Search code examples
pythonpython-3.xmachine-learningcategorical-dataone-hot-encoding

Python3: how to select columns I want and avoid keyerror if they are absent


I have some categorical values

E.g. things = 'cat', dog', 'pen', 'bar'

Which I encode to numerical values via OneHotEncoding:

car dog pen bar
1   1   1   1

I want to use some of the columns in my dataset.

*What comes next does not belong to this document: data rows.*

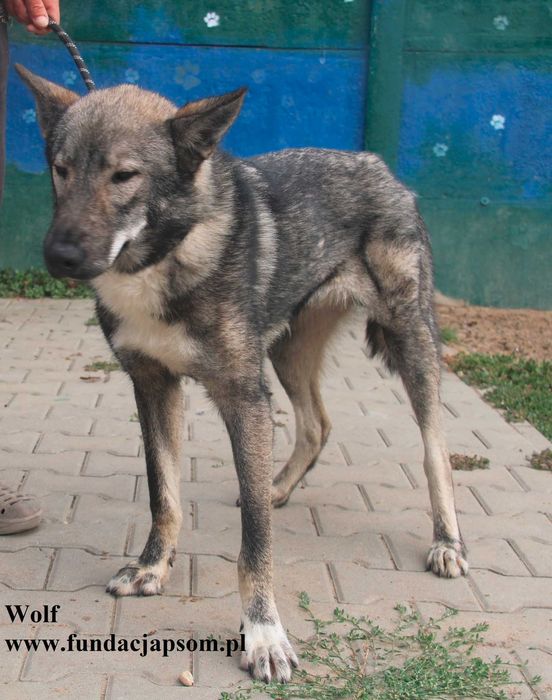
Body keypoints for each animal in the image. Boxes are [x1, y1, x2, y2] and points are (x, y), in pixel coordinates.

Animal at [17, 64, 468, 683]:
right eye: (60, 170)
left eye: (124, 175)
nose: (58, 256)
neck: (165, 257)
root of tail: (379, 166)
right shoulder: (153, 386)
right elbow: (164, 494)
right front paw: (152, 568)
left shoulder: (243, 397)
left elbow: (255, 543)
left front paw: (263, 634)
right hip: (285, 354)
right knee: (318, 424)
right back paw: (277, 486)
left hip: (410, 343)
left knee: (433, 448)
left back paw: (447, 540)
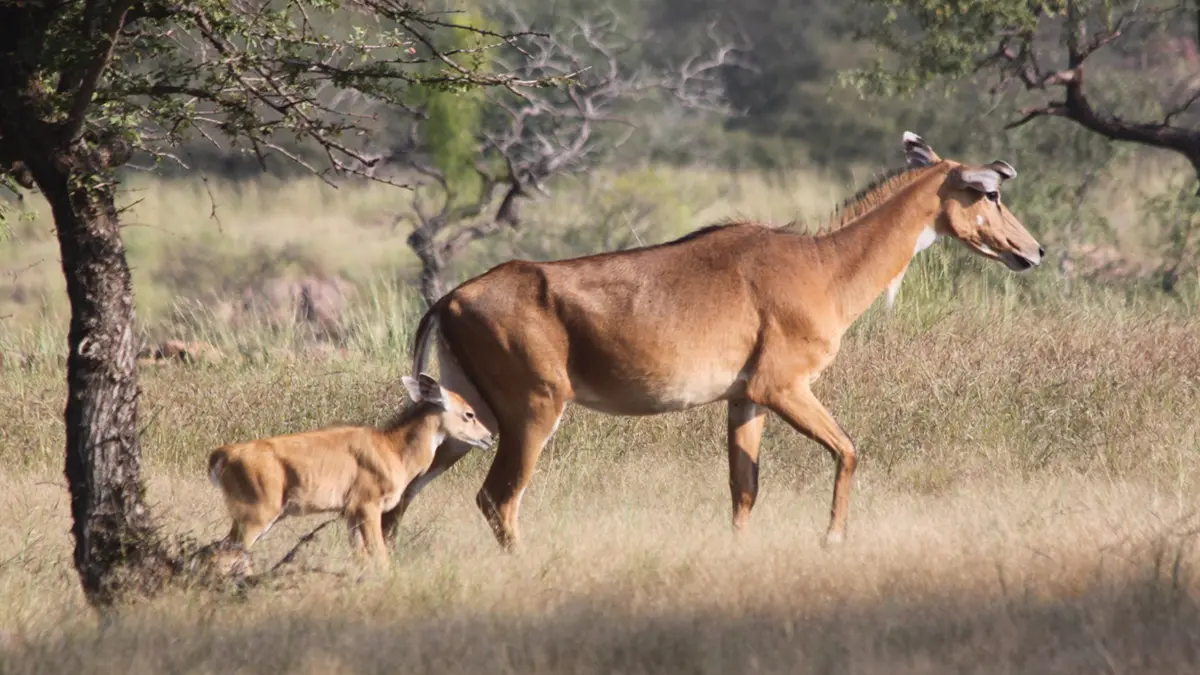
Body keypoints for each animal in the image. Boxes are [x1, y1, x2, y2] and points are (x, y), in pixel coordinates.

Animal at [206, 369, 492, 564]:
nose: (489, 437)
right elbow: (380, 556)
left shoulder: (349, 513)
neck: (392, 449)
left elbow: (360, 558)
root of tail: (222, 455)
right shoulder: (367, 505)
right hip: (257, 512)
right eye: (469, 413)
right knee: (223, 555)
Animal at [391, 130, 1041, 547]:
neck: (823, 266)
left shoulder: (744, 399)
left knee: (407, 483)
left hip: (467, 417)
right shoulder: (783, 386)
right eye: (990, 193)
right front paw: (832, 539)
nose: (1033, 250)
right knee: (497, 498)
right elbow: (849, 449)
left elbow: (743, 489)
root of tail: (450, 299)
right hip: (532, 409)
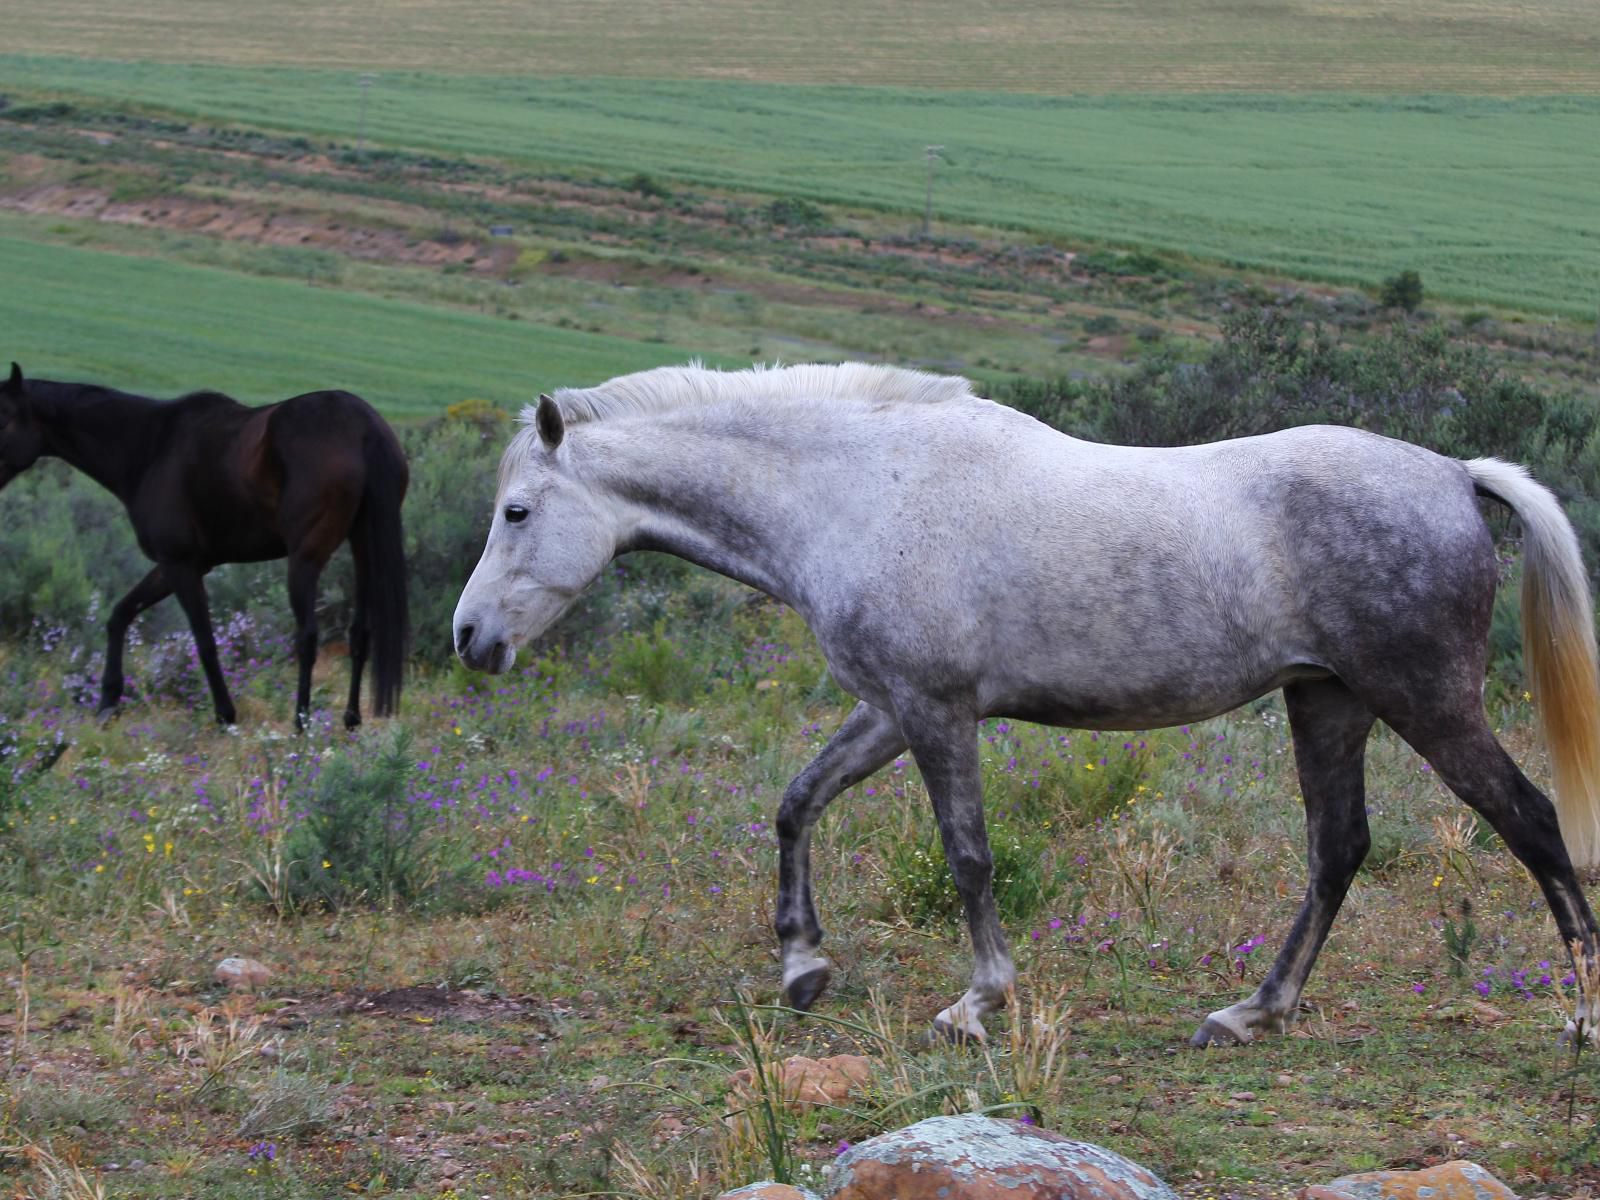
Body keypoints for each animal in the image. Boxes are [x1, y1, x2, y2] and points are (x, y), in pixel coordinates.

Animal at [0, 361, 409, 729]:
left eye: (4, 420)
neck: (151, 447)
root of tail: (363, 429)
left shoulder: (179, 564)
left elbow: (205, 642)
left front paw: (225, 715)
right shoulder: (182, 564)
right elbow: (120, 615)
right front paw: (108, 703)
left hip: (305, 560)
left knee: (307, 638)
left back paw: (301, 724)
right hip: (363, 548)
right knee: (360, 634)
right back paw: (351, 720)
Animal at [451, 361, 1600, 1049]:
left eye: (517, 512)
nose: (469, 638)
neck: (859, 490)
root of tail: (1453, 475)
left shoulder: (934, 713)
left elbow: (966, 855)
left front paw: (977, 1002)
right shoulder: (890, 709)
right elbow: (796, 802)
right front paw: (802, 964)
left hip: (1425, 702)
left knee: (1531, 823)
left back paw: (1581, 1018)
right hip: (1328, 704)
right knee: (1339, 849)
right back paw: (1252, 1012)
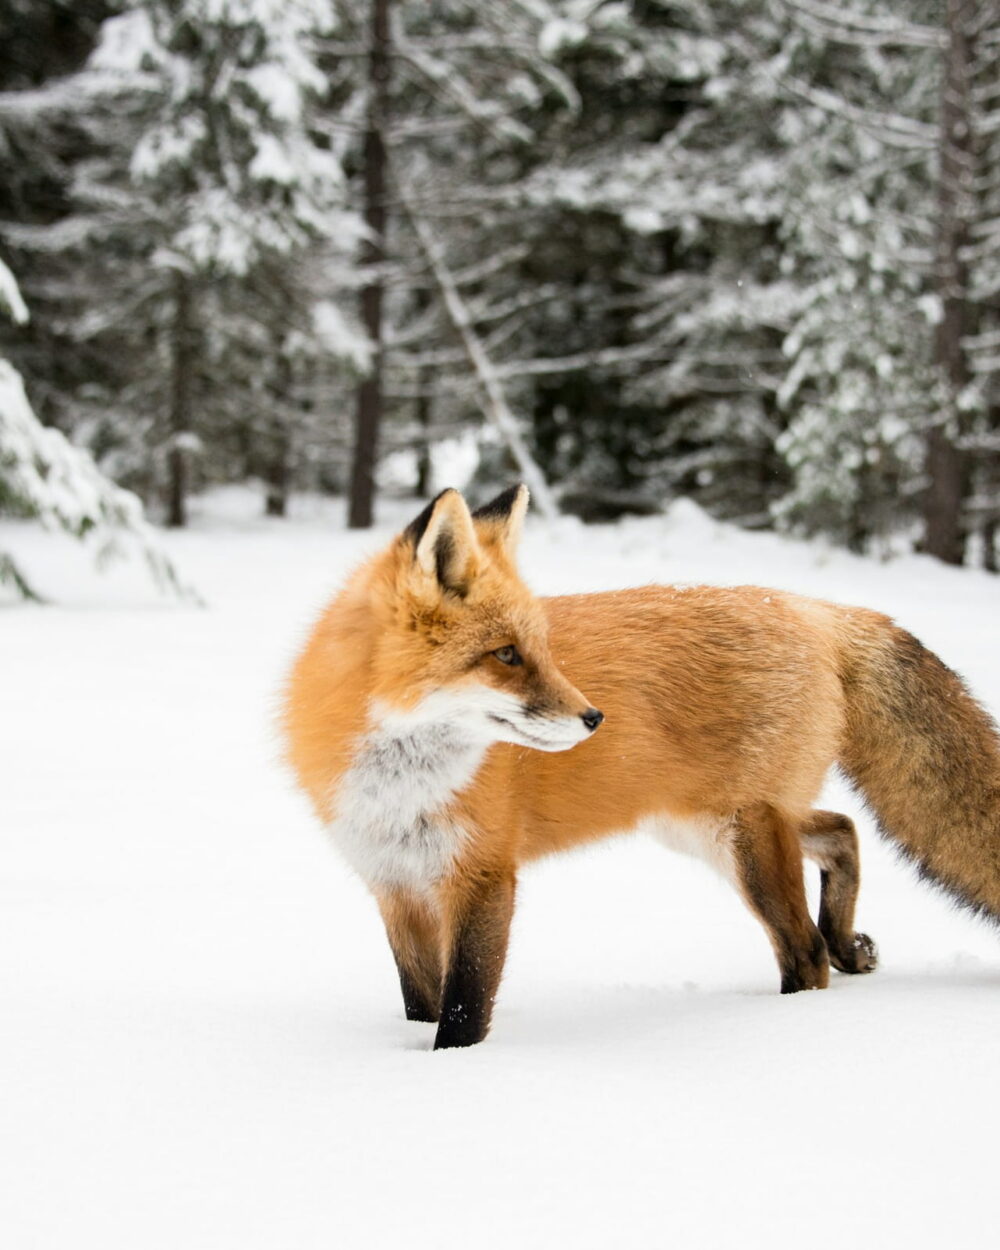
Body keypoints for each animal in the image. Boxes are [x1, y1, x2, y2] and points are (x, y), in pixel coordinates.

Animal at [283, 483, 1000, 1049]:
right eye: (507, 655)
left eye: (540, 650)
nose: (594, 718)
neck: (401, 788)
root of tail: (810, 607)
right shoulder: (394, 884)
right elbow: (420, 1003)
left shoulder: (482, 877)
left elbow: (461, 1012)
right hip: (703, 826)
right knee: (843, 831)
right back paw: (849, 943)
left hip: (743, 838)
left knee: (805, 949)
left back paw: (791, 1013)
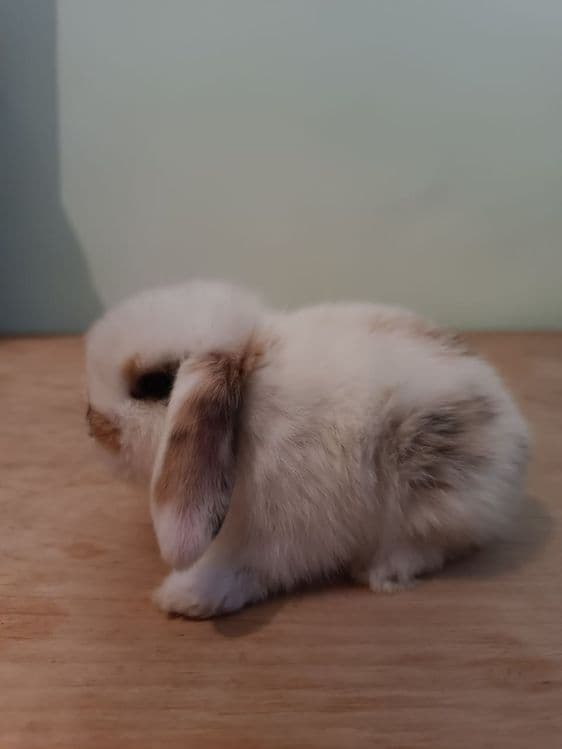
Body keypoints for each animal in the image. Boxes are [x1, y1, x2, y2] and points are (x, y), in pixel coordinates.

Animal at [85, 279, 529, 618]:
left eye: (156, 384)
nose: (93, 423)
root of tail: (517, 436)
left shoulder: (277, 531)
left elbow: (245, 567)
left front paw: (183, 597)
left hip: (431, 484)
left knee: (441, 542)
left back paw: (383, 570)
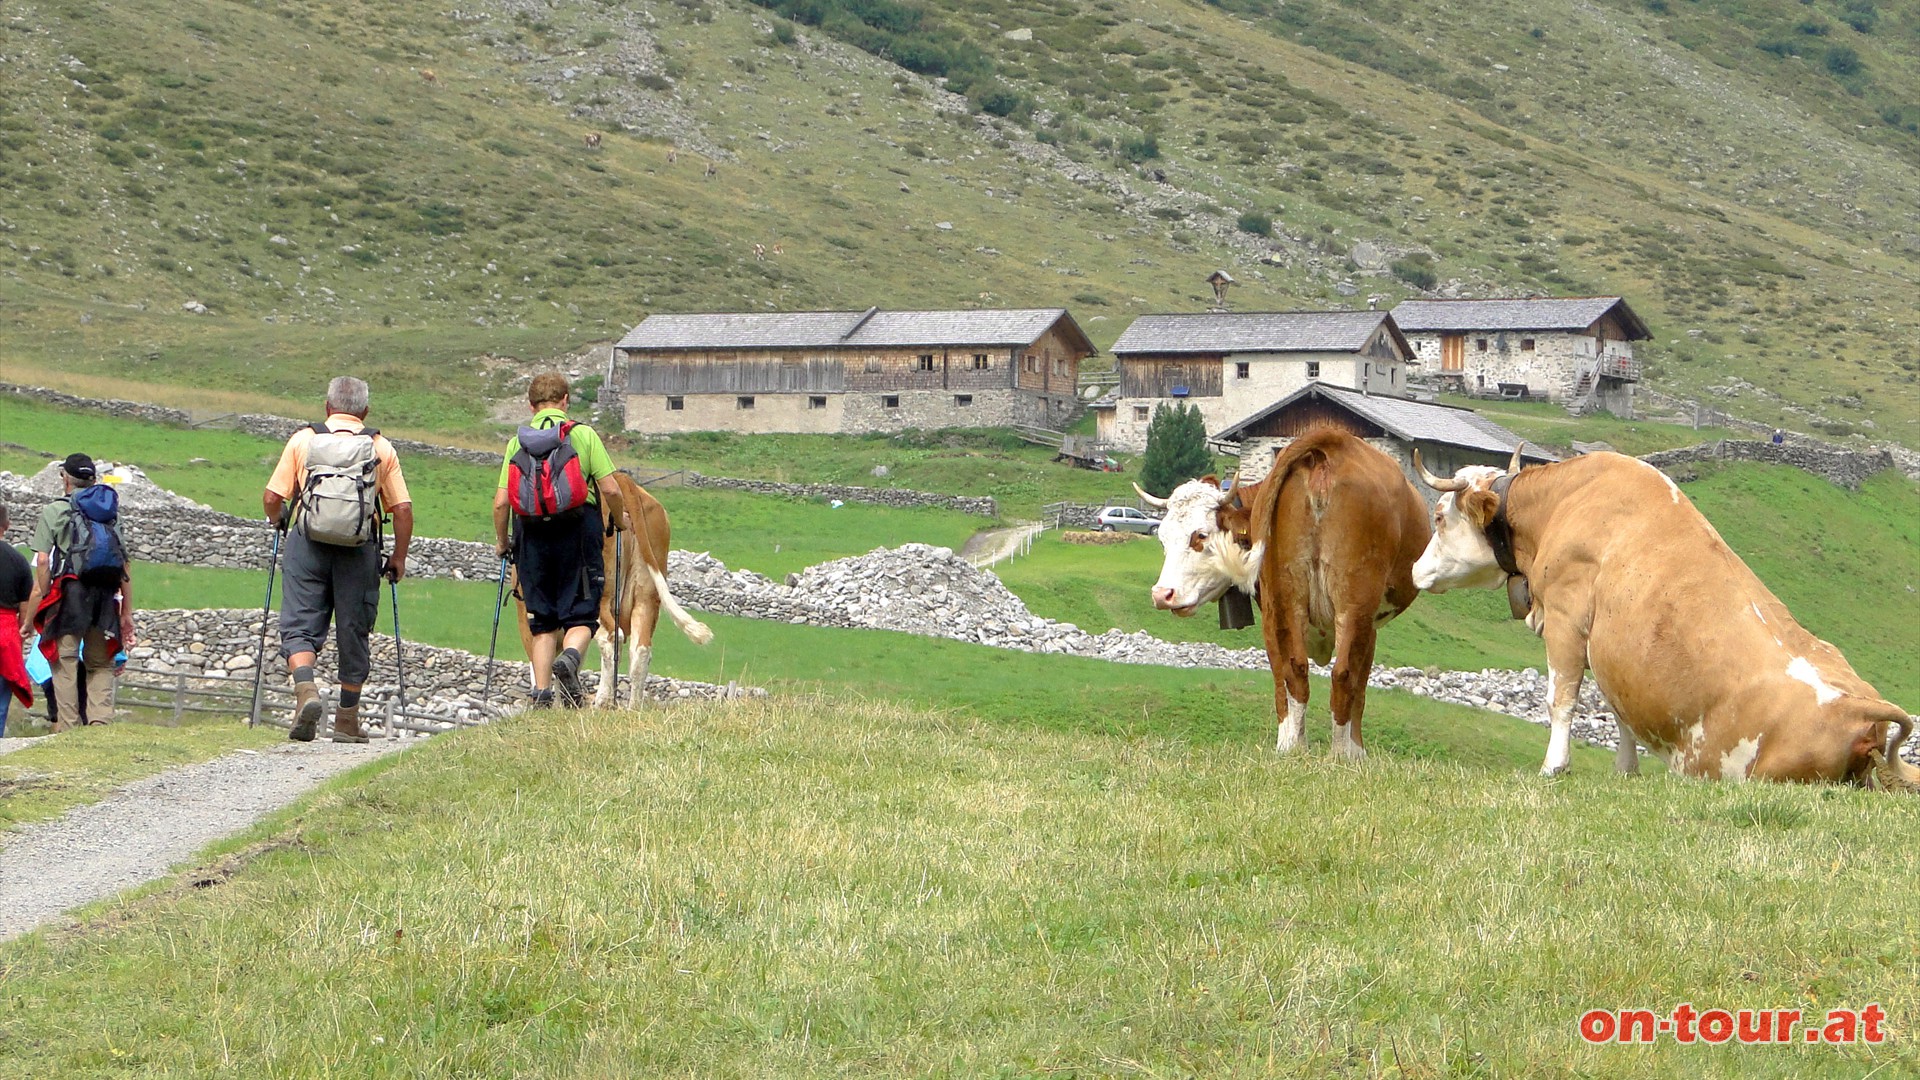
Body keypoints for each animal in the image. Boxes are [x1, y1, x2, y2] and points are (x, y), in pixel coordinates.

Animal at [518, 470, 714, 707]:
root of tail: (623, 479)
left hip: (598, 596)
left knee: (611, 638)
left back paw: (602, 701)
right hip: (646, 596)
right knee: (640, 649)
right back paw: (632, 707)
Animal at [1136, 424, 1428, 753]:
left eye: (1200, 535)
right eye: (1163, 538)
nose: (1162, 594)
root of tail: (1327, 446)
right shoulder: (1367, 623)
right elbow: (1358, 683)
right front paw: (1356, 752)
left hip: (1287, 598)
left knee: (1294, 669)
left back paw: (1293, 748)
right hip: (1353, 603)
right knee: (1341, 673)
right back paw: (1339, 754)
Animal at [1413, 441, 1920, 787]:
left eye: (1438, 516)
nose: (1416, 570)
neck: (1563, 503)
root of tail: (1861, 708)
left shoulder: (1566, 619)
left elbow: (1563, 700)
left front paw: (1554, 767)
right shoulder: (1610, 646)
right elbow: (1619, 708)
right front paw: (1625, 771)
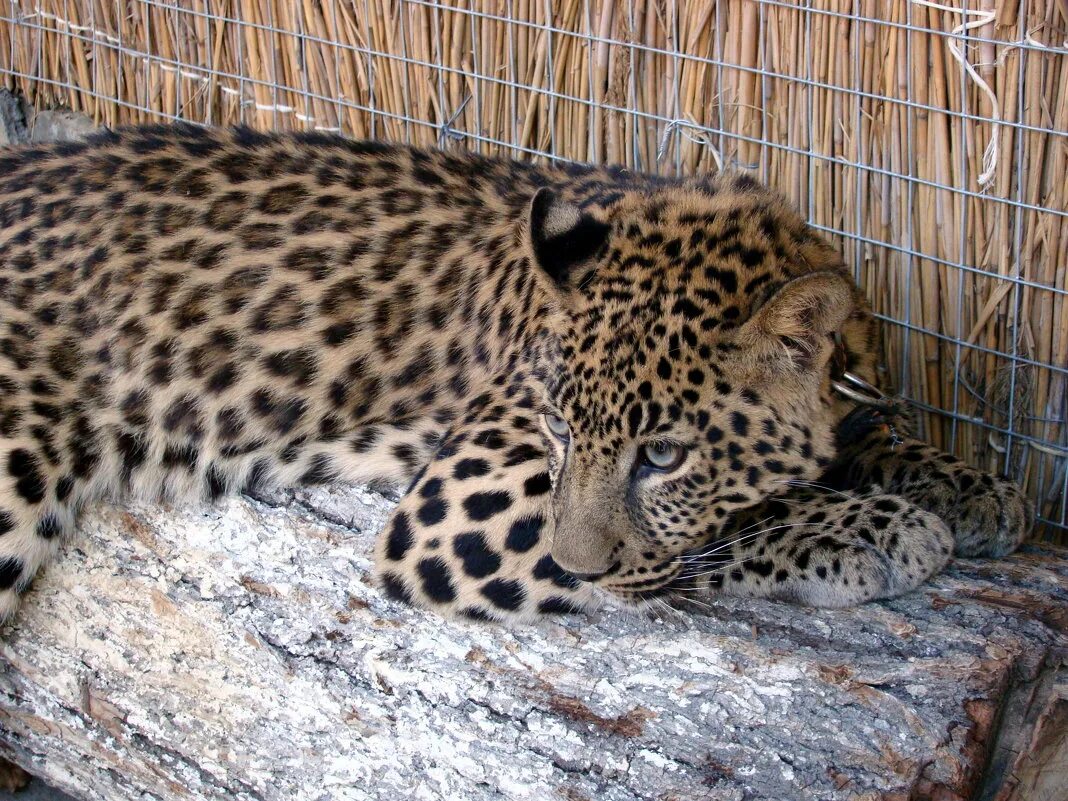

E.g. car dog pen and not bar.

I do it by defining the specific columns:

dataset = dataset[['car', 'dog', 'pen']]

But sometimes some of the columns I want - are absent in my dataset, e.g. 'car'

Then Python prints the error:

KeyError: "['car'] not in index"

How can I solve the problem:

  1. to have the columns I want
  2. to avoid the error if the columns I want are absent

Solution

  • You can do some sanity checks. An example is the following function:

    def custom_dataset(dataset, req_cols):
        in_, out_ = [], []
        if isinstance(dataset, pd.DataFrame):  # optional
            for col in req_cols:  # check for every existing column
                if col in dataset.columns:
                    in_.append(col)  # append those that are in (i.e. valid)
                else:
                    out_.append(col)  # append those that are NOT in (i.e. invalid)
        return dataset[in_] if in_ else None, out_ if out_ else None
    

    As you can see, it returns a tuple of two elements:

    1. The dataset required of the existing columns only, otherwise it returns None (so you can check for None on the result to avoid errors).
    2. A list of non-found columns (for your records). Otherwise, if all found, it returns None.

    Even if the dataset is not an instance of DataFrame or the user did not provide any columns to collect, the function won't throw an error but rather it will return (None, None).